Maroc

Sécurité alimentaire : l’urgence est à la création d’un groupement interarabe

La sécurité alimentaire ou autosuffisance alimentaire est l’un des aspects de la stabilité, de la bonne gouvernance, de la réussite, voire de la souveraineté d’un pays, d’une région ou d’un continent. Garantir la sécurité alimentaire équivaut notamment à garantir le bien-être collectif et surtout éviter des troubles sociaux et économiques. 

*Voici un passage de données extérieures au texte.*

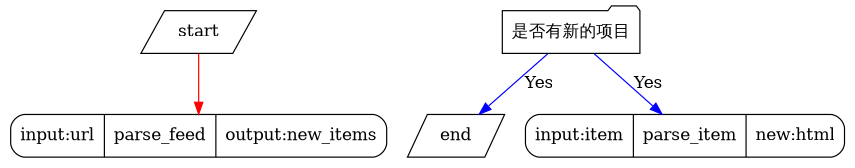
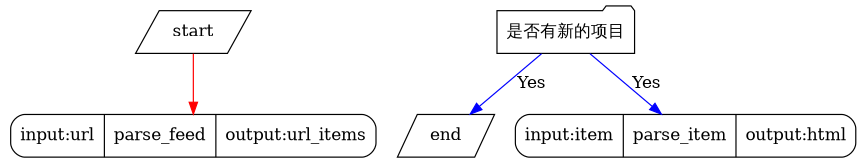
  digraph {
    node [shape=Mrecord]
    edge [color=blue]
-   n1 [label="input:url|parse_feed|output:new_items"]
+   n1 [label="input:url|parse_feed|output:url_items"]
    start [shape=parallelogram]
    n3 [label="是否有新的项目" shape=folder]
    end [shape=parallelogram]
-   n5 [label="input:item|parse_item|new:html"]
+   n5 [label="input:item|parse_item|output:html"]
    start -> n1 [color=red]
    n3 -> end [label=Yes]
    n3 -> n5 [label=Yes]
  }
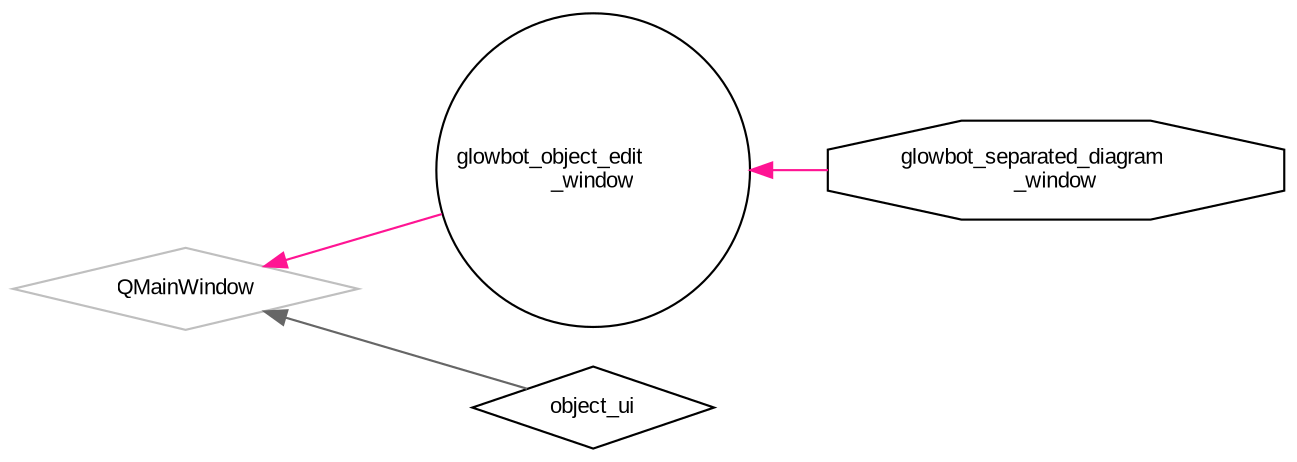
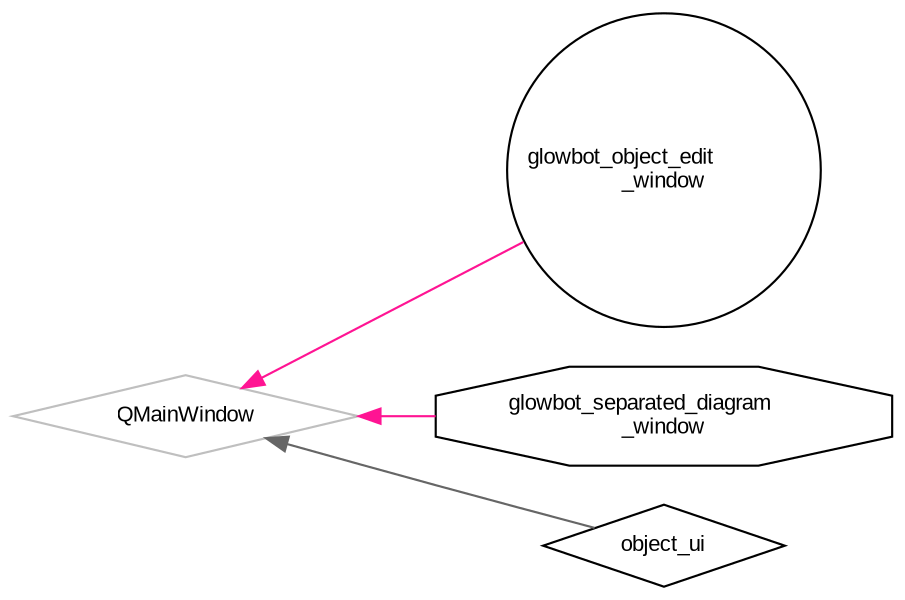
  digraph {
    fontname="Liberation Sans"
    rankdir=LR
    node [color=black fillcolor=white fontname="Liberation Sans" fontsize=10 shape=diamond style=filled]
    edge [color=deeppink dir=back fontname="Liberation Sans" fontsize=10 labelfontname=Helvetica labelfontsize=10 style=solid]
    n1 [color=grey75 height=0.2 label=QMainWindow width=0.4]
    n2 [height=0.2 label="glowbot_object_edit\l_window" shape=circle width=0.4]
    n3 [height=0.2 label="glowbot_separated_diagram\l_window" shape=octagon width=0.4]
    n4 [height=0.2 label=object_ui width=0.4]
    n1 -> n2
-   n2 -> n3
+   n1 -> n3
    n1 -> n4 [color=gray40]
  }
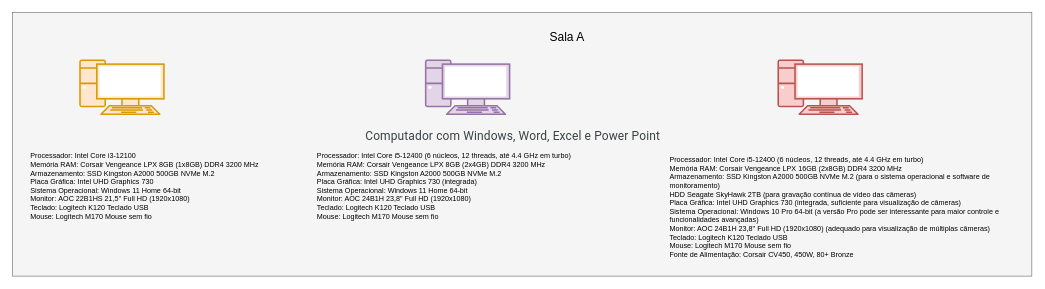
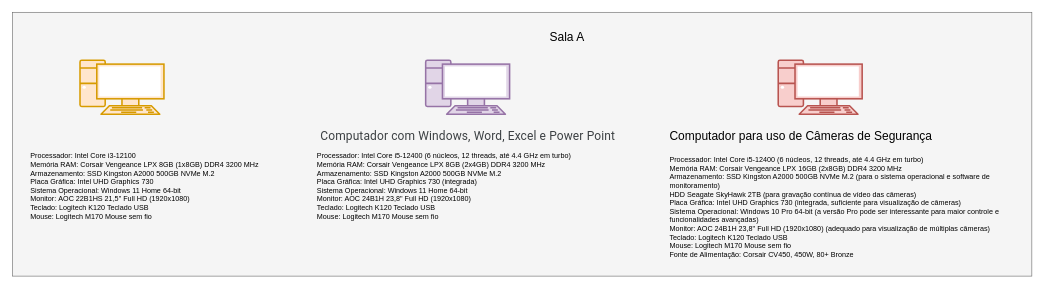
  <mxCell id="0" />
  <mxCell id="1" parent="0" />
  <mxCell id="2" value="" style="rounded=0;whiteSpace=wrap;html=1;fillColor=#f5f5f5;strokeColor=#666666;fontColor=#333333;movable=0;resizable=0;rotatable=0;deletable=0;editable=0;locked=1;connectable=0;" vertex="1" parent="1"><mxGeometry x="20" y="20" width="1700" height="440" as="geometry" /></mxCell>
  <mxCell id="3" value="Sala A" style="text;html=1;align=center;verticalAlign=middle;whiteSpace=wrap;rounded=0;fontSize=20;labelBorderColor=none;" vertex="1" parent="1"><mxGeometry x="915" y="45" width="60" height="30" as="geometry" /></mxCell>
  <mxCell id="4" value="" style="verticalAlign=top;verticalLabelPosition=bottom;labelPosition=center;align=center;html=1;outlineConnect=0;fillColor=#ffe6cc;strokeColor=#d79b00;gradientDirection=north;strokeWidth=2;shape=mxgraph.networks.pc;" vertex="1" parent="1"><mxGeometry x="132.5" y="100" width="140" height="90" as="geometry" /></mxCell>
  <mxCell id="5" value="&lt;div&gt;Processador:&amp;nbsp;&lt;span style=&quot;background-color: transparent; color: light-dark(rgb(0, 0, 0), rgb(255, 255, 255));&quot;&gt;Intel Core i3-12100&lt;/span&gt;&lt;/div&gt;&lt;div&gt;Memória RAM:&amp;nbsp;&lt;span style=&quot;background-color: transparent; color: light-dark(rgb(0, 0, 0), rgb(255, 255, 255));&quot;&gt;Corsair Vengeance LPX 8GB (1x8GB) DDR4 3200 MHz&lt;/span&gt;&lt;/div&gt;&lt;div&gt;Armazenamento:&amp;nbsp;&lt;span style=&quot;background-color: transparent; color: light-dark(rgb(0, 0, 0), rgb(255, 255, 255));&quot;&gt;SSD Kingston A2000 500GB NVMe M.2&lt;/span&gt;&lt;/div&gt;&lt;div&gt;Placa Gráfica:&amp;nbsp;&lt;span style=&quot;background-color: transparent; color: light-dark(rgb(0, 0, 0), rgb(255, 255, 255));&quot;&gt;Intel UHD Graphics 730&lt;/span&gt;&lt;/div&gt;&lt;div&gt;Sistema Operacional:&amp;nbsp;&lt;span style=&quot;background-color: transparent; color: light-dark(rgb(0, 0, 0), rgb(255, 255, 255));&quot;&gt;Windows 11 Home 64-bit&lt;/span&gt;&lt;/div&gt;&lt;div&gt;Monitor:&amp;nbsp;&lt;span style=&quot;background-color: transparent; color: light-dark(rgb(0, 0, 0), rgb(255, 255, 255));&quot;&gt;AOC 22B1HS 21,5&quot; Full HD (1920x1080)&lt;/span&gt;&lt;/div&gt;&lt;div&gt;Teclado:&amp;nbsp;&lt;span style=&quot;background-color: transparent; color: light-dark(rgb(0, 0, 0), rgb(255, 255, 255));&quot;&gt;Logitech K120 Teclado USB&lt;/span&gt;&lt;/div&gt;&lt;div&gt;Mouse:&amp;nbsp;&lt;span style=&quot;background-color: transparent; color: light-dark(rgb(0, 0, 0), rgb(255, 255, 255));&quot;&gt;Logitech M170 Mouse sem fio&lt;/span&gt;&lt;/div&gt;" style="text;html=1;align=left;verticalAlign=middle;whiteSpace=wrap;rounded=0;fontSize=12;" vertex="1" parent="1"><mxGeometry x="47.5" y="250" width="420" height="120" as="geometry" /></mxCell>
  <mxCell id="6" value="" style="verticalAlign=top;verticalLabelPosition=bottom;labelPosition=center;align=center;html=1;outlineConnect=0;fillColor=#e1d5e7;strokeColor=#9673a6;gradientDirection=north;strokeWidth=2;shape=mxgraph.networks.pc;" vertex="1" parent="1"><mxGeometry x="709" y="100" width="140" height="90" as="geometry" /></mxCell>
- <mxCell id="7" value="&lt;span style=&quot;color: rgb(60, 64, 67); font-family: Roboto, Arial, sans-serif; letter-spacing: 0.2px; text-align: start;&quot;&gt;Computador com Windows, Word, Excel e Power Point&lt;/span&gt;" style="text;html=1;align=center;verticalAlign=middle;whiteSpace=wrap;rounded=0;fontSize=20;" vertex="1" parent="1"><mxGeometry x="600.5" y="210" width="507" height="30" as="geometry" /></mxCell>
+ <mxCell id="7" value="&lt;span style=&quot;color: rgb(60, 64, 67); font-family: Roboto, Arial, sans-serif; letter-spacing: 0.2px; text-align: start;&quot;&gt;Computador com Windows, Word, Excel e Power Point&lt;/span&gt;" style="text;html=1;align=center;verticalAlign=middle;whiteSpace=wrap;rounded=0;fontSize=20;" vertex="1" parent="1"><mxGeometry x="525.5" y="210" width="507" height="30" as="geometry" /></mxCell>
  <mxCell id="8" value="&lt;div&gt;Processador: Intel Core i5-12400 (6 núcleos, 12 threads, até 4.4 GHz em turbo)&lt;/div&gt;&lt;div&gt;Memória RAM: Corsair Vengeance LPX 8GB (2x4GB) DDR4 3200 MHz&lt;/div&gt;&lt;div&gt;Armazenamento: SSD Kingston A2000 500GB NVMe M.2&lt;/div&gt;&lt;div&gt;Placa Gráfica: Intel UHD Graphics 730 (integrada)&lt;/div&gt;&lt;div&gt;Sistema Operacional: Windows 11 Home 64-bit&lt;/div&gt;&lt;div&gt;Monitor: AOC 24B1H 23,8&quot; Full HD (1920x1080)&lt;/div&gt;&lt;div&gt;Teclado: Logitech K120 Teclado USB&lt;/div&gt;&lt;div&gt;Mouse: Logitech M170 Mouse sem fio&lt;/div&gt;" style="text;html=1;align=left;verticalAlign=middle;whiteSpace=wrap;rounded=0;fontSize=12;" vertex="1" parent="1"><mxGeometry x="525.5" y="250" width="467" height="120" as="geometry" /></mxCell>
  <mxCell id="9" value="" style="verticalAlign=top;verticalLabelPosition=bottom;labelPosition=center;align=center;html=1;outlineConnect=0;fillColor=#f8cecc;strokeColor=#b85450;gradientDirection=north;strokeWidth=2;shape=mxgraph.networks.pc;" vertex="1" parent="1"><mxGeometry x="1297" y="100" width="140" height="90" as="geometry" /></mxCell>
+ <mxCell id="10" value="Computador para uso de Câmeras de Segurança" style="text;html=1;align=left;verticalAlign=middle;whiteSpace=wrap;rounded=0;fontSize=20;" vertex="1" parent="1"><mxGeometry x="1113.5" y="210" width="507" height="30" as="geometry" /></mxCell>
  <mxCell id="11" value="&lt;div&gt;Processador:&amp;nbsp;&lt;span style=&quot;background-color: transparent; color: light-dark(rgb(0, 0, 0), rgb(255, 255, 255));&quot;&gt;Intel Core i5-12400 (6 núcleos, 12 threads, até 4.4 GHz em turbo)&lt;/span&gt;&lt;/div&gt;&lt;div&gt;Memória RAM: Corsair Vengeance LPX 16GB (2x8GB) DDR4 3200 MHz&lt;/div&gt;&lt;div&gt;Armazenamento: SSD Kingston A2000 500GB NVMe M.2 (para o sistema operacional e software de monitoramento)&lt;/div&gt;&lt;div&gt;HDD Seagate SkyHawk 2TB (para gravação contínua de vídeo das câmeras)&lt;/div&gt;&lt;div&gt;Placa Gráfica: Intel UHD Graphics 730 (integrada, suficiente para visualização de câmeras)&lt;/div&gt;&lt;div&gt;Sistema Operacional: Windows 10 Pro 64-bit (a versão Pro pode ser interessante para maior controle e funcionalidades avançadas)&lt;/div&gt;&lt;div&gt;Monitor: AOC 24B1H 23,8&quot; Full HD (1920x1080) (adequado para visualização de múltiplas câmeras)&lt;/div&gt;&lt;div&gt;Teclado: Logitech K120 Teclado USB&lt;/div&gt;&lt;div&gt;Mouse: Logitech M170 Mouse sem fio&lt;/div&gt;&lt;div&gt;Fonte de Alimentação: Corsair CV450, 450W, 80+ Bronze&lt;/div&gt;" style="text;html=1;align=left;verticalAlign=middle;whiteSpace=wrap;rounded=0;fontSize=12;" vertex="1" parent="1"><mxGeometry x="1113.5" y="250" width="579" height="190" as="geometry" /></mxCell>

Les participants à la Conférence arabe sur la sécurité alimentaire, tenue à Marrakech, les 2 et 3 octobre, se sont tous accordés sur la concrétisation de l’autosuffisance alimentaire arabe qui reste tributaire de la création d’un groupement efficace et à même de garantir une complémentarité multi-sectorielle. Organisé par la fédération des Chambres de commerce, de l’industrie et des services du Maroc et la Ligue des Chambres arabes, ce forum, dont le thème s’articule autour des industries agro-alimentaires et leur rôle dans la réalisation de la sécurité alimentaire, a permis de décortiquer les enjeux vitaux liés à la sécurité alimentaire dans les pays arabes.

Des réformes nécessaires
Le Maroc reste un pays qui présente une certaine vulnérabilité sur le plan de la sécurité alimentaire. Selon une étude de l’Institut royal des études stratégiques (IRES), le Royaume est «sévèrement exposé aux impacts du changement climatique» et ses capacités d’adaptation (financière, technique, gouvernance …) sont limitées. Force est de constater que le pays est fortement dépendant des ressources naturelles et des services écosystémiques en raison de la prédominance des activités d’agriculture, d’élevage, de pêche, d’exploitation forestière, d’agroalimentaire et de tourisme.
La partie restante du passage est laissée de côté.